Benson hung out with Bosco's old school chums at Orsi's Deli in Roseville, Calif. He played golf with McMahon's father. He took a ferry to reach Wilson's parents' home near Seattle. He walked the California high school fields where McMahon and Bosco starred, and the neighborhoods in which they grew up. He spent an afternoon in the Young family's home in Greenwich, Conn. He picked the brain of BYU head coach LaVell Edwards during four different interviews. He looked at scrapbooks with every quarterback's parents. He visited the offices of the San Francisco 49ers and Philadelphia Eagles to find former BYU quarterback coaches Mike Holmgren and Doug Scovil.

Benson began the project on March 1, 1987 and finished exactly 11 months later. He's not sure he'd do it again.

Running down the quarterbacks proved to be a difficult task, but each was irresistibly drawn into a discussion of their lives and their BYU days. "Even Wilson got rolling, which would have been a surprise to the press in L.A.," says Benson, who, after being stood up once by Wilson, finally chased him down at his clothing store in Provo and interviewed him for 11/2 hours in the shoe department. Later, Wilson called and said some of his comments were off the record.

"Nobody made it particularly easy," says Benson. "Except Sheide." What was supposed to be a brief interview with Sheide at his home in Washington, D.C., turned into four hours.

En route to cover the Final Four in New Orleans, Benson caught up with Nielsen during a four-hour layover in the Houston airport.
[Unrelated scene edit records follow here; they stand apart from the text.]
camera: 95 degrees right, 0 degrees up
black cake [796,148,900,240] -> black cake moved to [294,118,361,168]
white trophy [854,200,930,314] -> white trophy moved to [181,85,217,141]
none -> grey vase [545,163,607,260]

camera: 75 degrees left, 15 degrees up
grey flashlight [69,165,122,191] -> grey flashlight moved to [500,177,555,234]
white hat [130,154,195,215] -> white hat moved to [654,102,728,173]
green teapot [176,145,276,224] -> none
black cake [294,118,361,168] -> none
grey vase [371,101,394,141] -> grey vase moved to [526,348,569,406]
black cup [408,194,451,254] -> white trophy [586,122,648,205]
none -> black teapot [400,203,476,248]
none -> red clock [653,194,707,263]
Their interview continued all the way to Nielsen's car in the parking lot.

McMahon and Wilson proved to be as elusive off the field as on it. Benson wrote a letter to McMahon, but it went unanswered, and attempts to get his unlisted phone number failed. Finally, Benson played 18 holes of golf with McMahon's father (Jim Sr.) and brother (Mike). Afterward, he bought lunch, then practically begged them for Jim's phone number in the parking lot.

When finally contacted by Benson, McMahon apologized for not answering his letters, then said he wasn't interested; he had said everything he wanted to in his own book. Benson, who had been trying to reach McMahon for four months, changed McMahon's mind and flew to Chicago to meet with him at his home.
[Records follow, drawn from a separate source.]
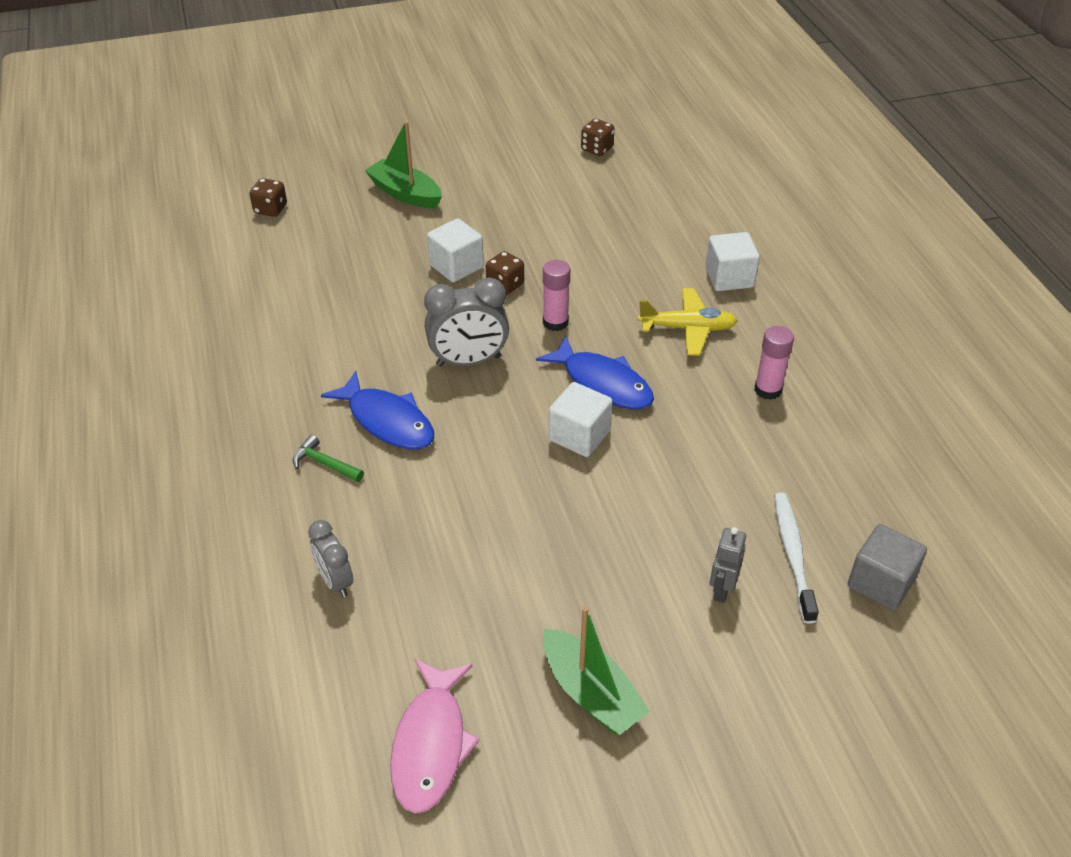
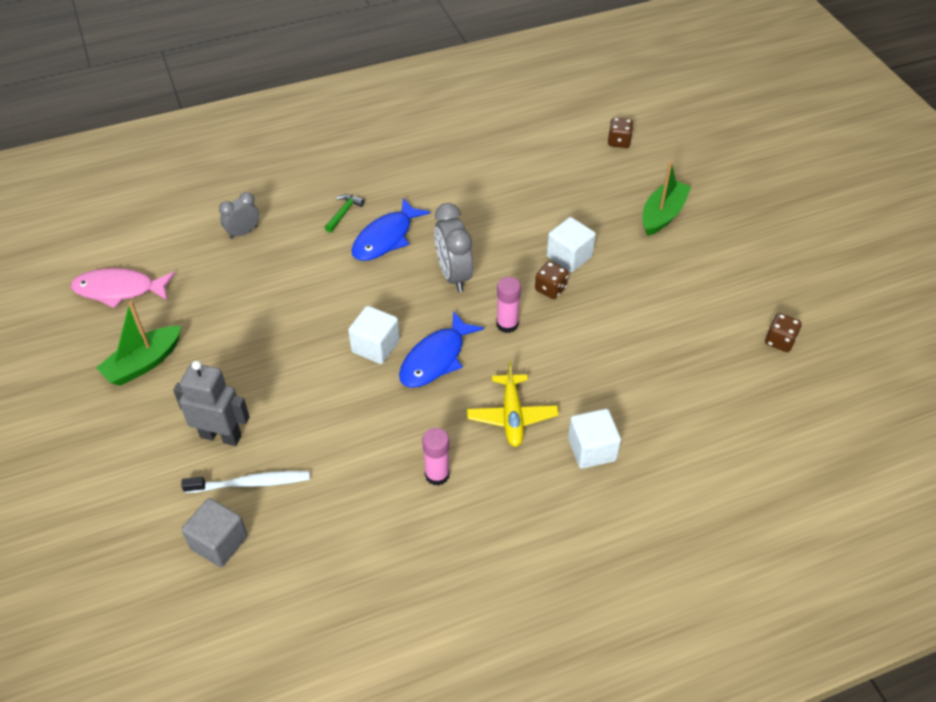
camera: 85 degrees right, 5 degrees up
grey robot [710,527,746,603] -> grey robot [173,361,250,446], size x1.66

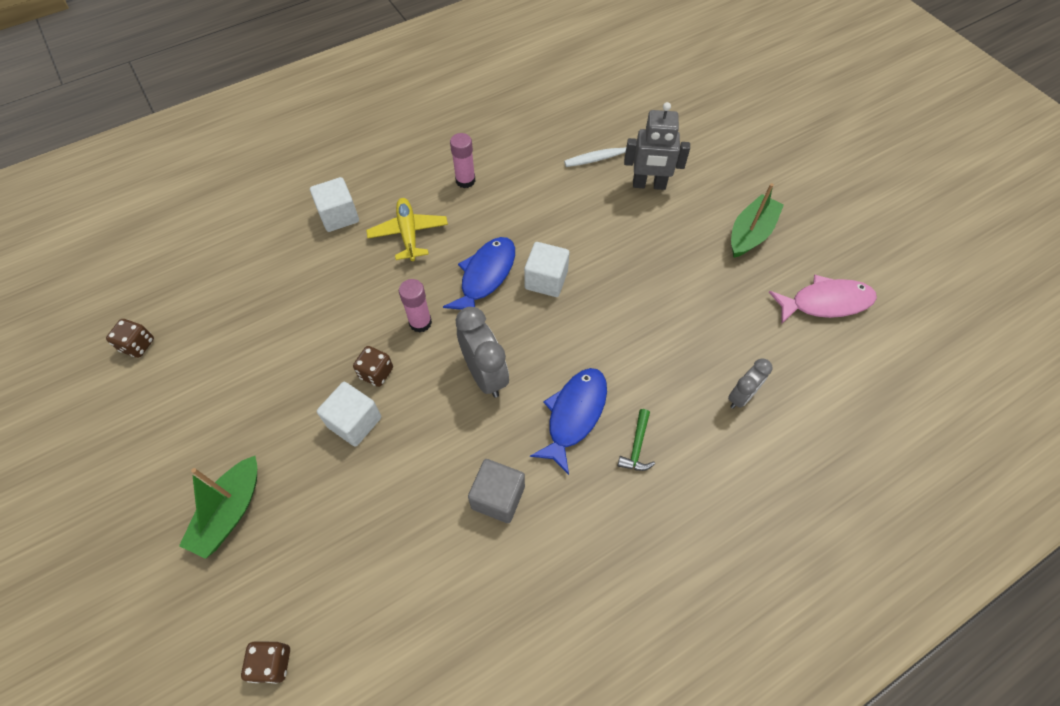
camera: 170 degrees right, 10 degrees up
grey cube [182,498,248,567] -> grey cube moved to [468,459,525,523]

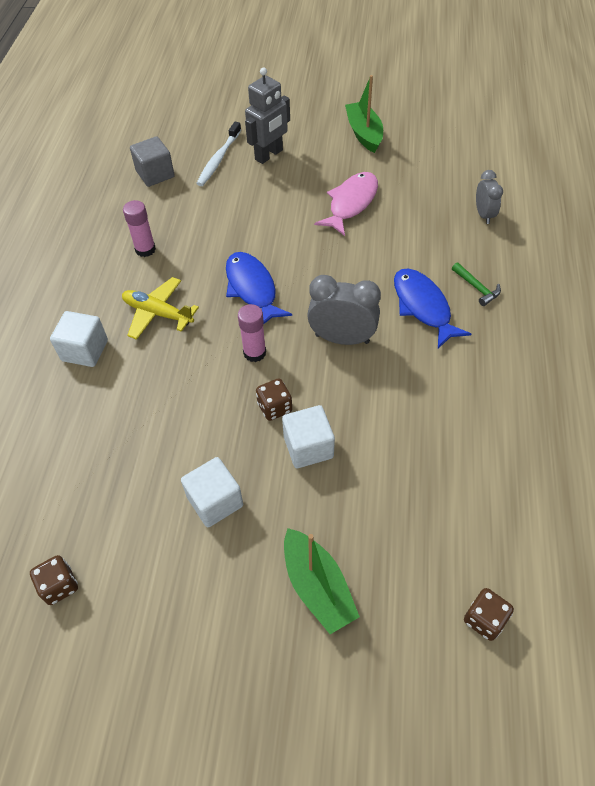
camera: 50 degrees left, 5 degrees down
grey cube [468,459,525,523] -> grey cube moved to [130,136,175,187]
white cube [524,242,569,297] -> white cube moved to [181,457,243,527]
pink fish [769,275,877,324] -> pink fish moved to [314,172,378,236]

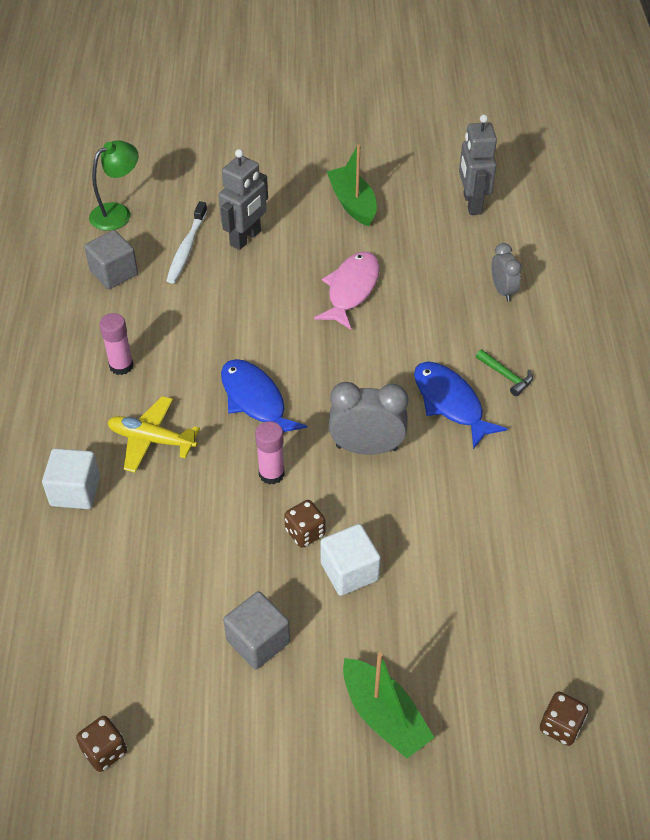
camera: 10 degrees left, 5 degrees down
white cube [181,457,243,527] -> grey cube [223,591,290,670]
none -> green lamp [89,140,139,231]
none -> grey robot [459,114,497,215]

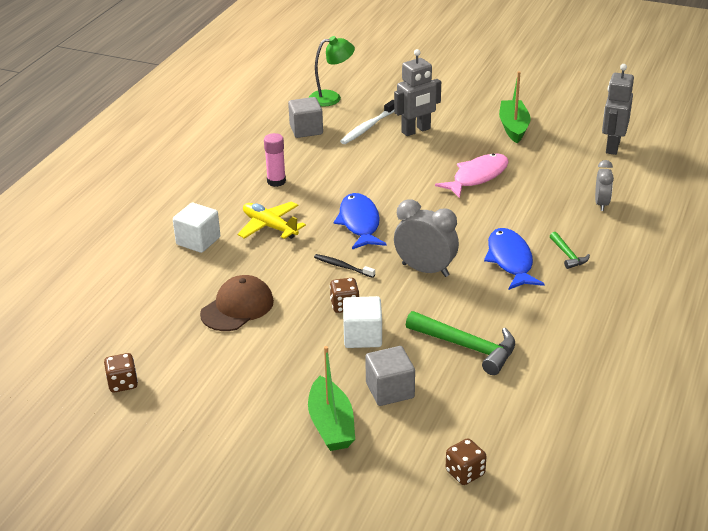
camera: 25 degrees right, 15 degrees down
grey cube [223,591,290,670] -> grey cube moved to [365,346,415,406]
pink glue stick [255,421,285,485] -> black toothbrush [314,254,375,278]
none -> brown cap [200,275,274,331]
none -> green hammer [406,311,515,375]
"He was late," says Benson. "He was having a root canal."

So Benson visited with McMahon's wife, Nancy, until Jim arrived a half-hour later. Like the others, McMahon warmed to the task. The interview lasted five hours. "Nancy served us lunch while we were talking," says Benson. "At the end, he took me into the den and showed me his memorabilia. I had to rush to catch my plane."
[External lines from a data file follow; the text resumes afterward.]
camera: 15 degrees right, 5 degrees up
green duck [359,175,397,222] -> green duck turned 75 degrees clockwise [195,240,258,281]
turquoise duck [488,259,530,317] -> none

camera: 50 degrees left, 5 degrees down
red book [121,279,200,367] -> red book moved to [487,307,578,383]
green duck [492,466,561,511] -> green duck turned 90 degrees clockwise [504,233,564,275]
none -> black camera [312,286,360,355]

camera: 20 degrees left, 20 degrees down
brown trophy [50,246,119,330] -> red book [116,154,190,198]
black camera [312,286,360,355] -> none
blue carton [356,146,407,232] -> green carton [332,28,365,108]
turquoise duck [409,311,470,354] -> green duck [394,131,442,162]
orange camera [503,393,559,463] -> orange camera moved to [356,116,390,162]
Curiously, the most difficult quarterback to catch was Young, who lives in Deer Valley during the off-season, only a few miles from Benson's home at Jeremy Ranch. It took six months for them to get together. Benson finally sacked Young at his apartment in San Francisco during the football season. He was given two hours; he got four.

All have moved on, of course. McMahon, Wilson and Young are still in the NFL. Bosco, cut by Green Bay last week, moved quickly to coaching, at Idaho State. Nielsen is a TV sportscaster in Houston, where he played for the Oilers for several years. Sheide, whose own shoulder problems (very similar to McMahon's and Bosco's injuries) cut short his pro career, is president of a marina developing company.

"Just because they were All-American, it didn't end there," says Benson. "They're all still driven, all still trying to achieve. They're not the most mellow guys you'll ever meet."

And it is their stories, with help from Benson, that make good reading.